Cultural Context
The word lei is universally understood in Hawaii and refers to the traditional garland given for greetings, farewells, graduations, birthdays, and anniversaries. While visitors often associate it strictly with orchids given at the airport, locals make and exchange leis using a vast variety of materials, including pikake, maile, puakenikeni, ti leaf, and even modern variations like candy, money, or yarn. It is considered disrespectful to refuse a lei or to take it off in the presence of the person who gave it to you. Additionally, pregnant women are traditionally given open-ended leis rather than closed circles, due to cultural beliefs surrounding the umbilical cord.
The Story
The garage floor in Makawao was covered in stripped tuberose stems, crushed purple orchids, and spilled water from the buckets. It was past midnight the night before King Kekaulike's graduation, and Aunty Flor's fingers were stained brown from the sap. She leaned back in her folding chair, rubbing her lower back while her lolo cousin, Boy, tried to sweep up the mess with a broom that was missing half its bristles.
"Eh, Boy, you going step on the maile," Flor warned, too exhausted to actually yell.
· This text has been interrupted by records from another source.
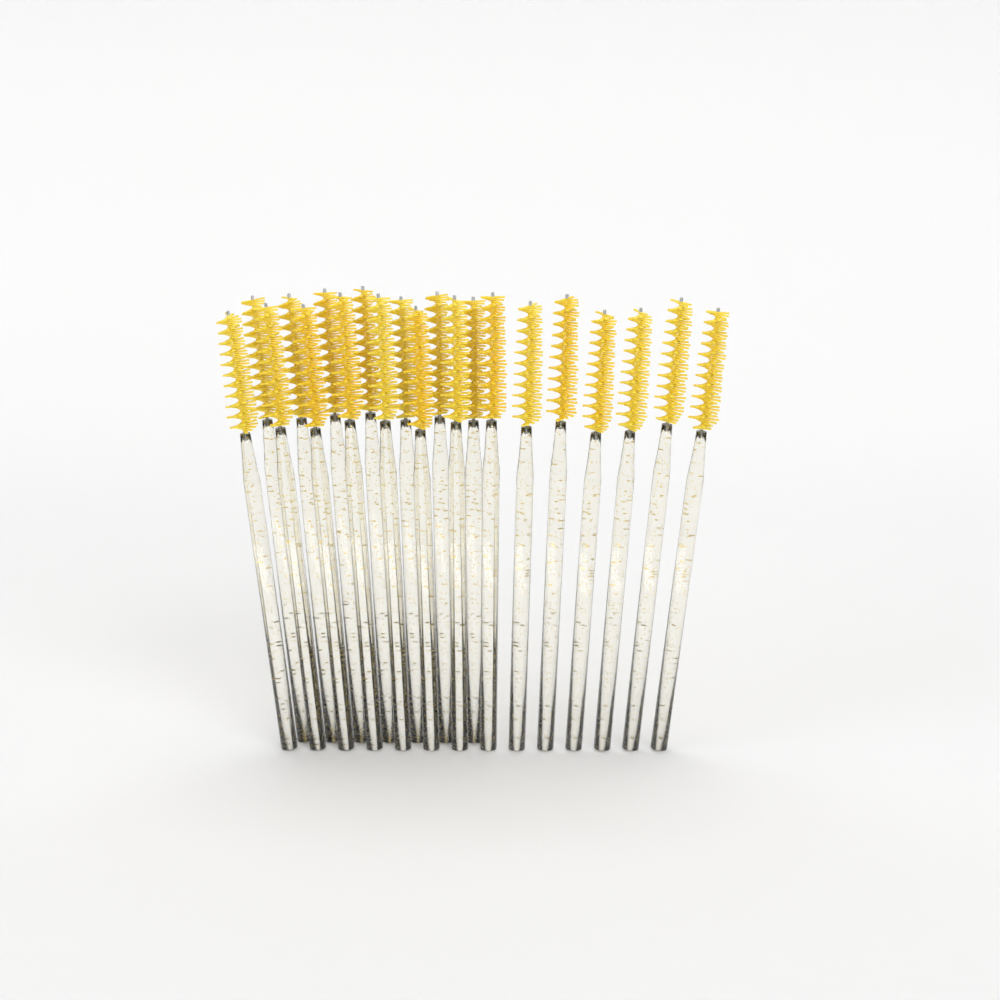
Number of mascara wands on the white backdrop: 21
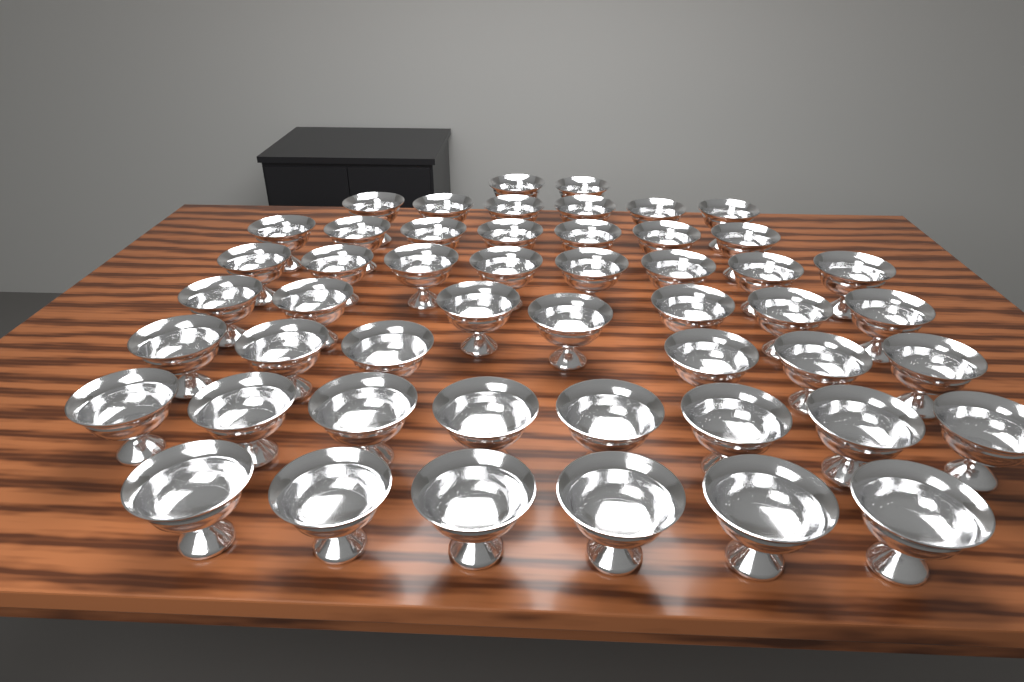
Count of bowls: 50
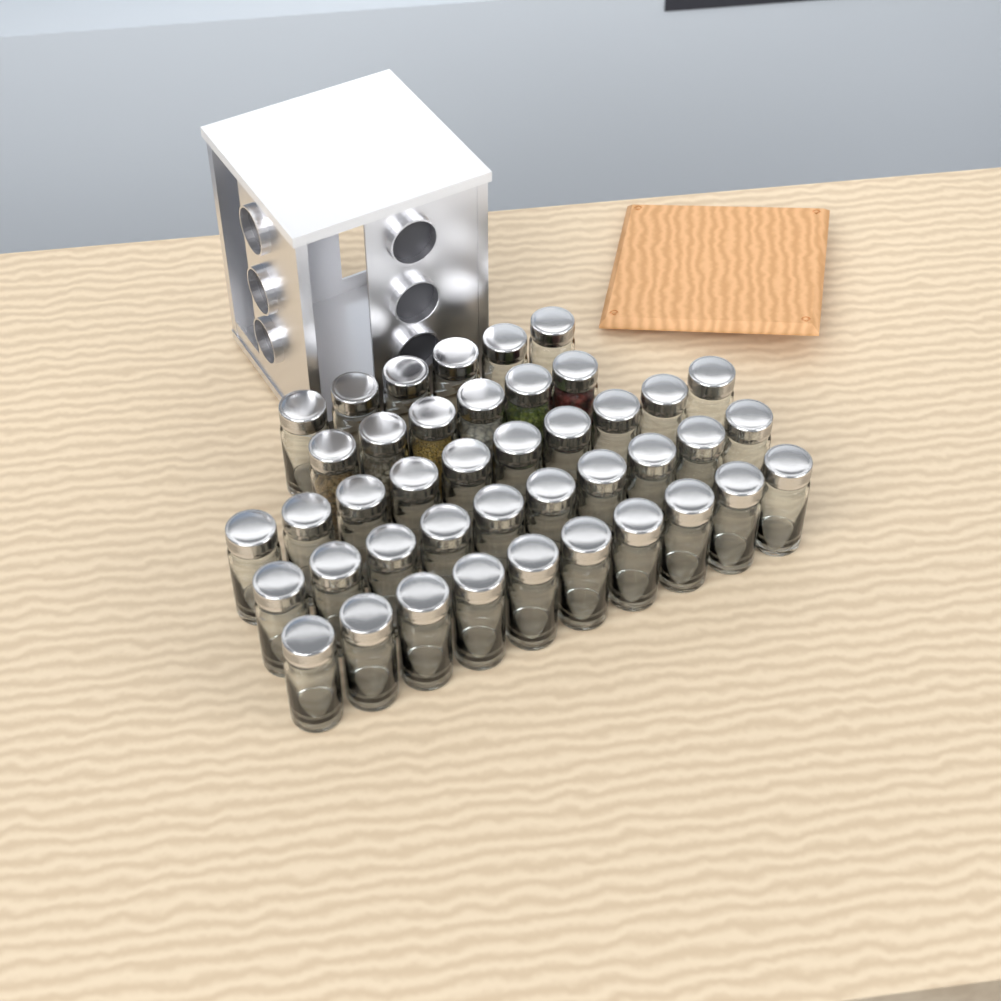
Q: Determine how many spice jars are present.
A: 42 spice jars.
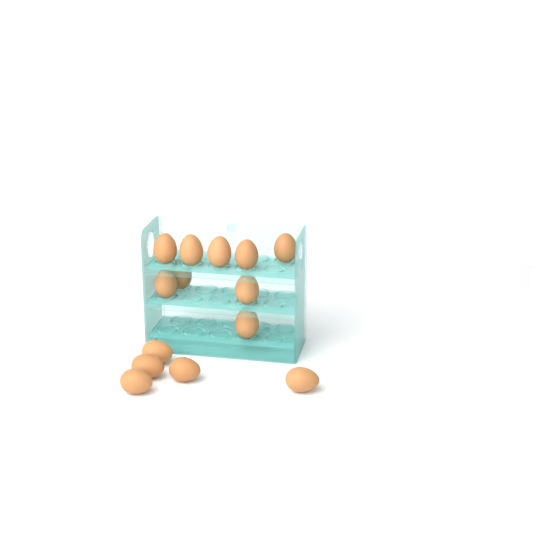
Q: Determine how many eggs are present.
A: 14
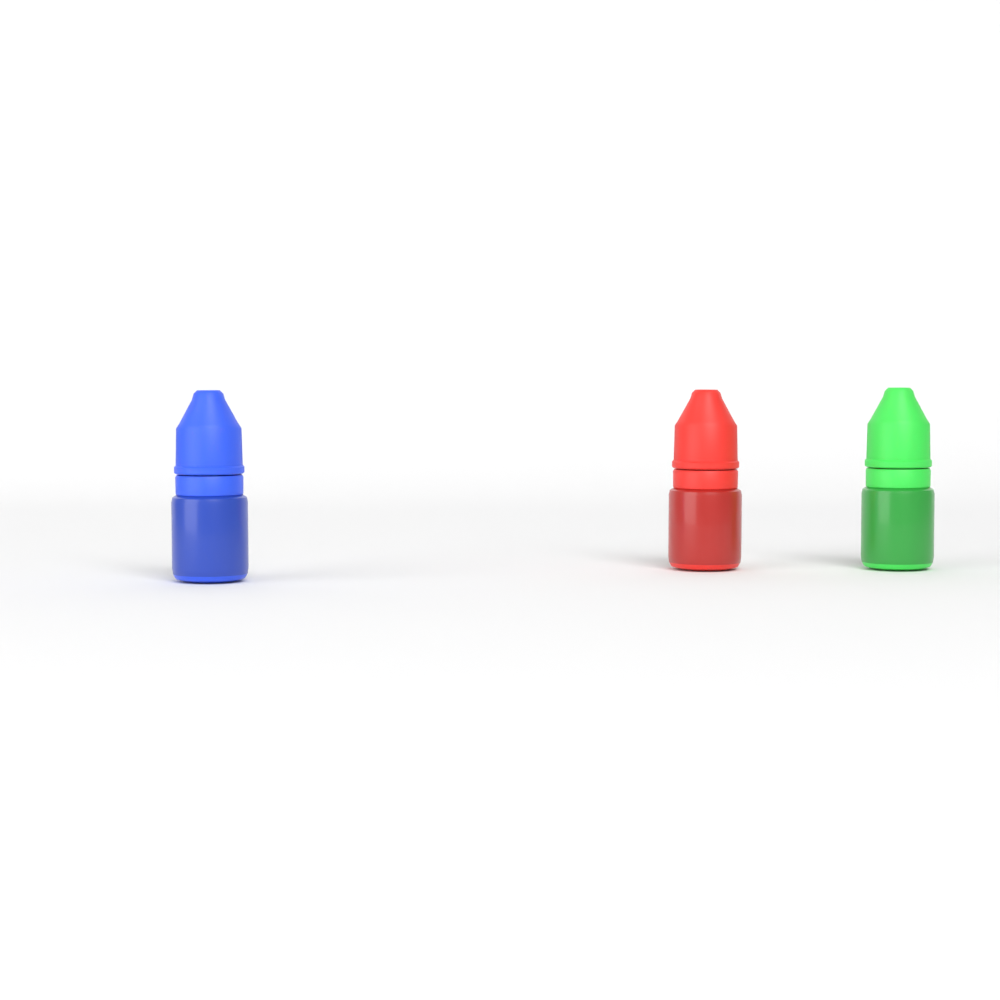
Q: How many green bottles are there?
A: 1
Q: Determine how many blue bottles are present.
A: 1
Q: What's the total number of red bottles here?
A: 1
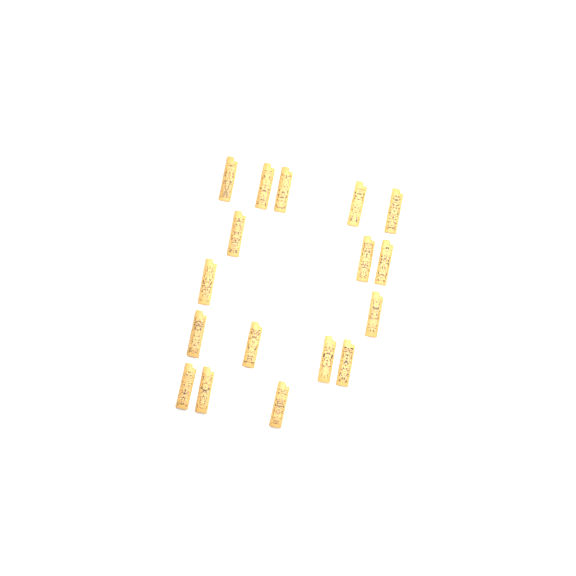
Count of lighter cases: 17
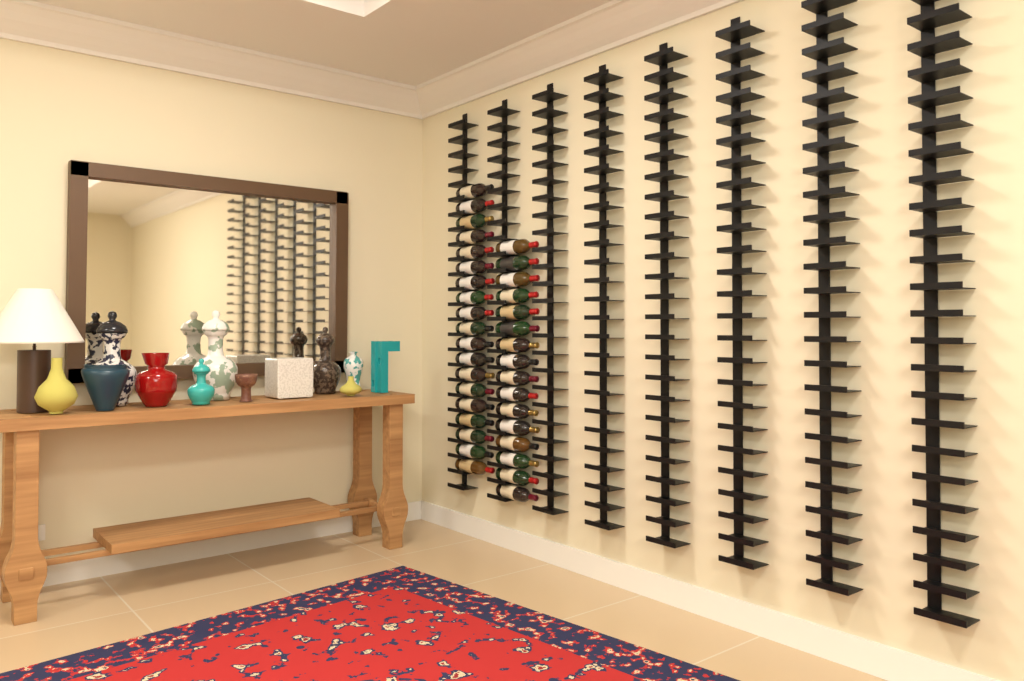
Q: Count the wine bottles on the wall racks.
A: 35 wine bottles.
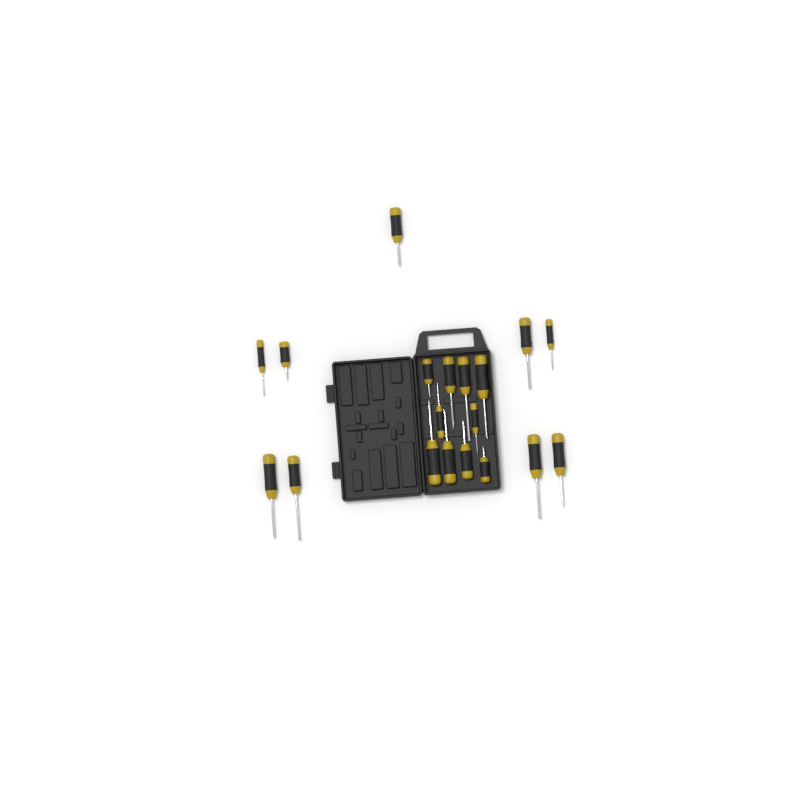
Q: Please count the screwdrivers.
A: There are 19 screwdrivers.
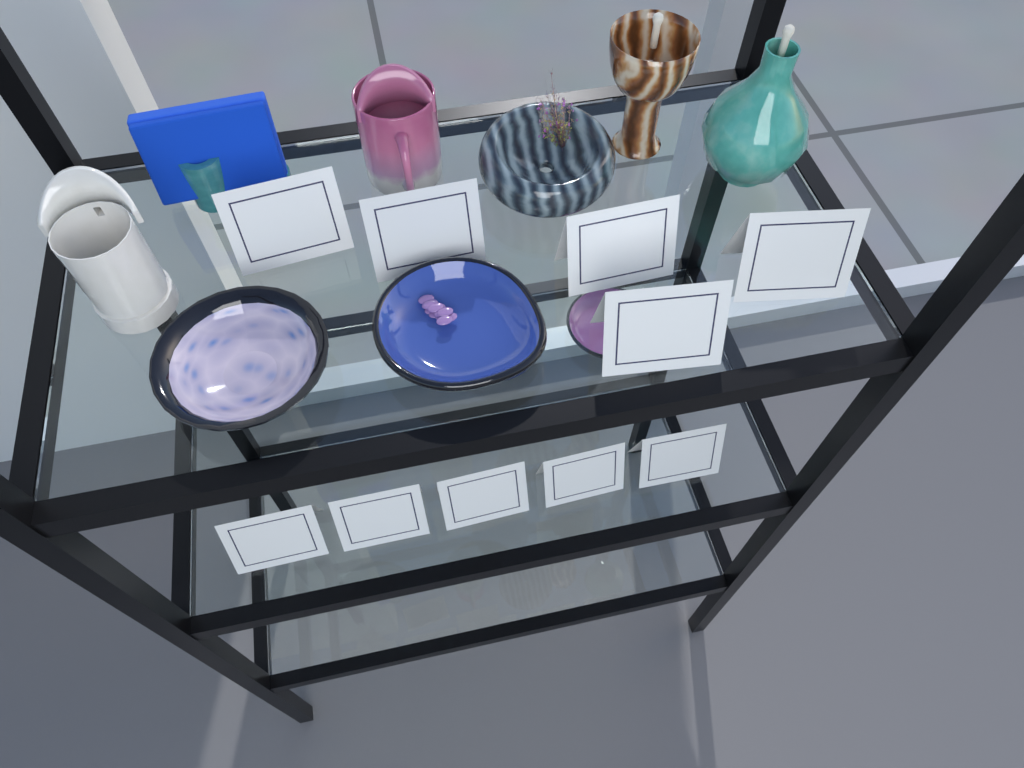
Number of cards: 10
She pointed to the last pristine green vine draped over the folding table. "If you ruin that lei, I going make you wear the rubbish bag tomorrow."
Boy laughed, leaning heavily on the broom handle. "Aunty, my eyes so blurry I cannot even see the needle no more. I swear, next year we just buying the candy ones from Longs." Flor chuckled, tossing a bruised orchid at his head. "You give your mother one candy lei, she going slap you with um. Now shut up and help me tie this off."